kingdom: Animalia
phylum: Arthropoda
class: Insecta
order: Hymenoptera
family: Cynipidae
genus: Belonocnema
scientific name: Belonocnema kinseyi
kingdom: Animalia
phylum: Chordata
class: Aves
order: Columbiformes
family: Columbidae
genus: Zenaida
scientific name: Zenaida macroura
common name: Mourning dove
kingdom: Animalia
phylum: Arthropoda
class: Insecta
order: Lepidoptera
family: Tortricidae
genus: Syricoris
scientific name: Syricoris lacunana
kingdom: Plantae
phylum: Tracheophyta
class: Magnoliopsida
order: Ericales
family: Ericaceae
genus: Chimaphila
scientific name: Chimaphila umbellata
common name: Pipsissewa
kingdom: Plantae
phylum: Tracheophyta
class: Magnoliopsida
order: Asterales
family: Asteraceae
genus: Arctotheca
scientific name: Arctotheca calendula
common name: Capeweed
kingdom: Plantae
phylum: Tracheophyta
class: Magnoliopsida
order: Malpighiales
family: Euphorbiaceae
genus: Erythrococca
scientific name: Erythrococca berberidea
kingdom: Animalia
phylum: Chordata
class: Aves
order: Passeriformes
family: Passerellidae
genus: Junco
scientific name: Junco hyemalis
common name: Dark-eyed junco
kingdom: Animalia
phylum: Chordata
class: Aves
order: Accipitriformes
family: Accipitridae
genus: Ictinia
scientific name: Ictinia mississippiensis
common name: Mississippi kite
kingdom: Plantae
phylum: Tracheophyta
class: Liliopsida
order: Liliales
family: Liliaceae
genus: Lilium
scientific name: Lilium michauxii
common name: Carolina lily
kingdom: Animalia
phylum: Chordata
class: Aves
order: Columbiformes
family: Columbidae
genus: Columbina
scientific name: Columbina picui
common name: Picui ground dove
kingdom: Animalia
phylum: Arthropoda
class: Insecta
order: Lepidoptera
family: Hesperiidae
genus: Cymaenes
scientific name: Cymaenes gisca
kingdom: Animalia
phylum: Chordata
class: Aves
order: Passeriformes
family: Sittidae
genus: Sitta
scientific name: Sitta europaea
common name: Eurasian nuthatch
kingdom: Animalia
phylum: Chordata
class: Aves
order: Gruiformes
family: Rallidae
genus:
════════
- Work to complete -
Give these records again, swapping every "common name" for "vernacular name" and leaving everything else unchanged.

- The completed task -
kingdom: Animalia
phylum: Arthropoda
class: Insecta
order: Hymenoptera
family: Cynipidae
genus: Belonocnema
scientific name: Belonocnema kinseyi
kingdom: Animalia
phylum: Chordata
class: Aves
order: Columbiformes
family: Columbidae
genus: Zenaida
scientific name: Zenaida macroura
vernacular name: Mourning dove
kingdom: Animalia
phylum: Arthropoda
class: Insecta
order: Lepidoptera
family: Tortricidae
genus: Syricoris
scientific name: Syricoris lacunana
kingdom: Plantae
phylum: Tracheophyta
class: Magnoliopsida
order: Ericales
family: Ericaceae
genus: Chimaphila
scientific name: Chimaphila umbellata
vernacular name: Pipsissewa
kingdom: Plantae
phylum: Tracheophyta
class: Magnoliopsida
order: Asterales
family: Asteraceae
genus: Arctotheca
scientific name: Arctotheca calendula
vernacular name: Capeweed
kingdom: Plantae
phylum: Tracheophyta
class: Magnoliopsida
order: Malpighiales
family: Euphorbiaceae
genus: Erythrococca
scientific name: Erythrococca berberidea
kingdom: Animalia
phylum: Chordata
class: Aves
order: Passeriformes
family: Passerellidae
genus: Junco
scientific name: Junco hyemalis
vernacular name: Dark-eyed junco
kingdom: Animalia
phylum: Chordata
class: Aves
order: Accipitriformes
family: Accipitridae
genus: Ictinia
scientific name: Ictinia mississippiensis
vernacular name: Mississippi kite
kingdom: Plantae
phylum: Tracheophyta
class: Liliopsida
order: Liliales
family: Liliaceae
genus: Lilium
scientific name: Lilium michauxii
vernacular name: Carolina lily
kingdom: Animalia
phylum: Chordata
class: Aves
order: Columbiformes
family: Columbidae
genus: Columbina
scientific name: Columbina picui
vernacular name: Picui ground dove
kingdom: Animalia
phylum: Arthropoda
class: Insecta
order: Lepidoptera
family: Hesperiidae
genus: Cymaenes
scientific name: Cymaenes gisca
kingdom: Animalia
phylum: Chordata
class: Aves
order: Passeriformes
family: Sittidae
genus: Sitta
scientific name: Sitta europaea
vernacular name: Eurasian nuthatch
kingdom: Animalia
phylum: Chordata
class: Aves
order: Gruiformes
family: Rallidae
genus:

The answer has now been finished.